And that is similar to the Gulf of Tonkin incident exactly how?

Additionally there were other supportive reasons for preemptively engaging Saddam's Iraq, some of the more prominent ones can be found in K. Pollack's "The Threatening Storm", about which Joshua Micah Marshall says "Pollack manages to eschew the cant, stupidity, and obfuscation which are the common currency of much of the current public debate over Iraq policy and has produced one of the key books - probably the key book - for anyone trying to grapple with the Iraq question." Some of the other reasons for the Iraq preemption were 1) The removal of Saddam Hussein and sons from power. Both PM Blair and President Bush frequently reiterated this. 2) He intended to develop additional WMD programs (confirmed by Duelfer). 3) He was engaged in a systematic pattern of deception regarding his weapons capabilities (confirmed by Duelfer and chief U.N. weapons inspector Hans Blix). 4) Saddam’s removal would help in the war on terror by initiating the democratization or at least more stable and benign forms of govt in the ME. 5) Ties to terrorists, including members of al-Qaida (confirmed by the 9/11 commission). Ansar al-Islam, a radical Sunni terrorist org received Zarqawi, Taliban members and al-Queda members at its base in northern Iraq. Zarqawi, at apparently at Saddam's behest, also helped establish cells in Baghdad and other environs, primarily within the Sunni Triangle. 6) Iraq is of basic strategic significance as regards its geographical proximity to Saudi Arabia, Iran, Syria, each variously problematic as regards general terrorist threats and the enculturation of various salafists or Islamicist ideologies.

And all that is similar to the Gulf of Tonkin incident exactly how?

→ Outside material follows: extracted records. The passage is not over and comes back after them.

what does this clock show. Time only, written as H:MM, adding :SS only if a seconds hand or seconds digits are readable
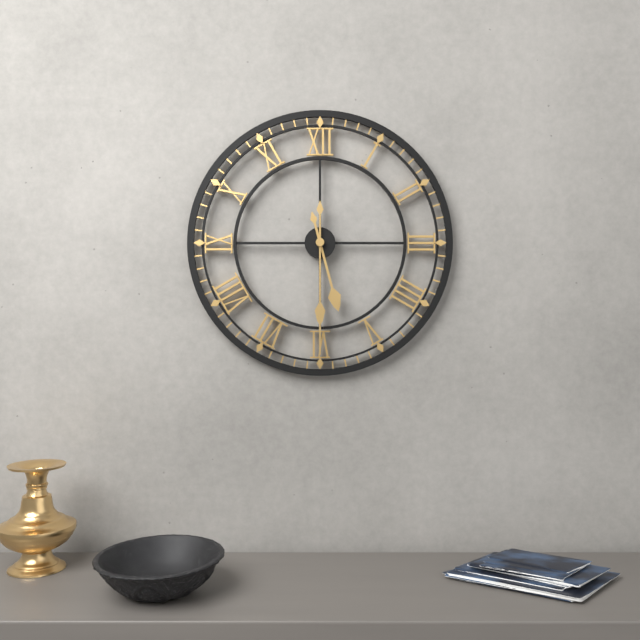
5:30
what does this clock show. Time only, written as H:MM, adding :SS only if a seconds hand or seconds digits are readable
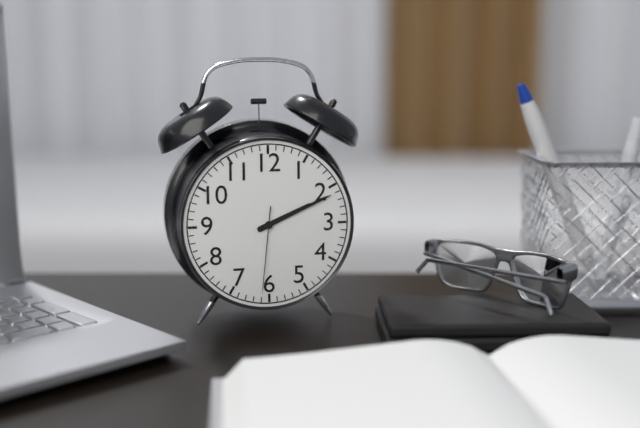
2:11:31
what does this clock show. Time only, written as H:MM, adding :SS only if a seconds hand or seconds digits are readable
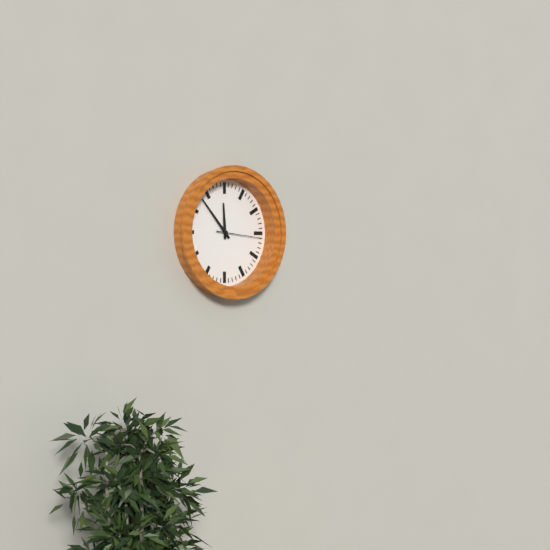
11:53
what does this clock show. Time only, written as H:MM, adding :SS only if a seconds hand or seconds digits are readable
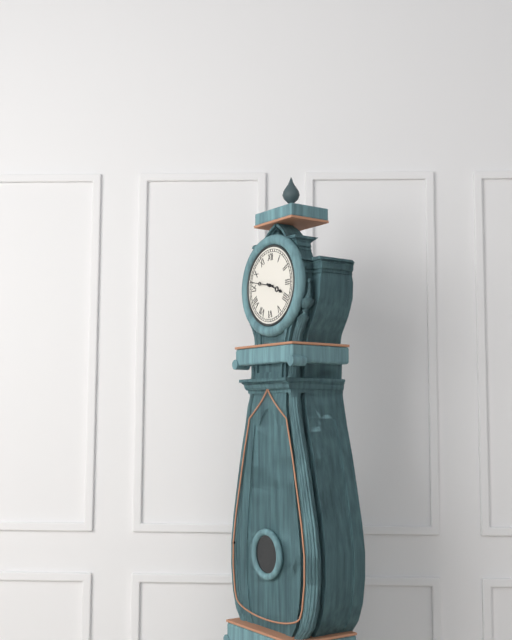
3:47
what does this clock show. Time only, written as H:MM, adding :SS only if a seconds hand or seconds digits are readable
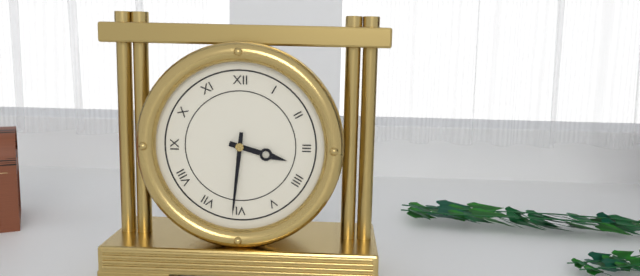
3:31
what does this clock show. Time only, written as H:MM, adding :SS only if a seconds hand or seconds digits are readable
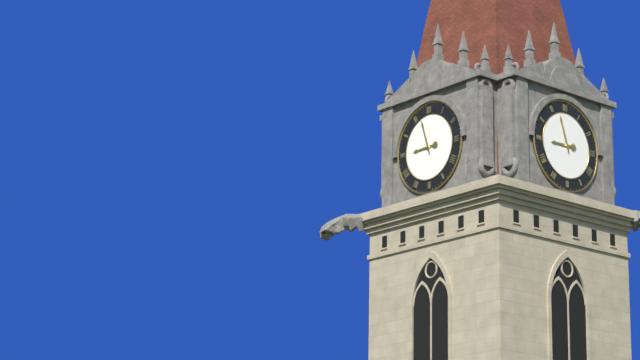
8:57
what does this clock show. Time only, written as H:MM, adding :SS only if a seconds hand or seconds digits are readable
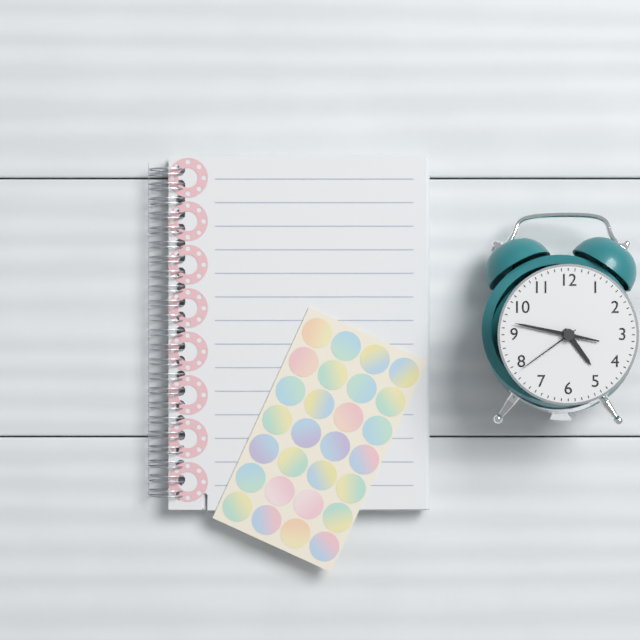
4:47:39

Still further, the Tonkin Gulf incident itself is rather more involved than popularized, passively received notions as reflected herein would allow. Two ships were involved, the Madox and the Turner Joy, Aug 2 and Aug 4, 1964 respectively. On Aug 2 the Madox did have a runin with North Vietnamese torpedo boats, the next day the Turner Joy reported sightings (sonar or visual, am not sure?) of torpedos, it is the latter account that is contested. McNamara, being interviewed: "... it was reported that there were shell fragments, North Vietnamese shell fragments, on the deck of the US destroyer Madox. I actually sent a person out to pick up the shell fragments and bring them to my office, to be sure that the attack did occur. I am confident that it did; I was confident then, I am confident today. That was the August 2nd attack. On August 4th, it was reported another attack occurred. It was not clear then that that attack had occurred." Same interview, now concerning the Aug. 4 attack: "On August 4th, it was reported another attack occurred. It was not clear then that that attack had occurred. We made every... possible effort to determine whether it had or not. I was in direct communication with the Commander-in-Chief of all of our forces in the Pacific, SINCPAC, by telephone several times during that day, to find out whether it had or hadn't occurred. He had reports from the commanders of the destroyers on the scene; they had what were known as sonar readings: these are sound readings; there were eyewitness reports, and ultimately it was concluded that almost certainly the attack had occurred. But even at the time there was some recognition of a margin of error, so we thought it highly probable but not entirely certain."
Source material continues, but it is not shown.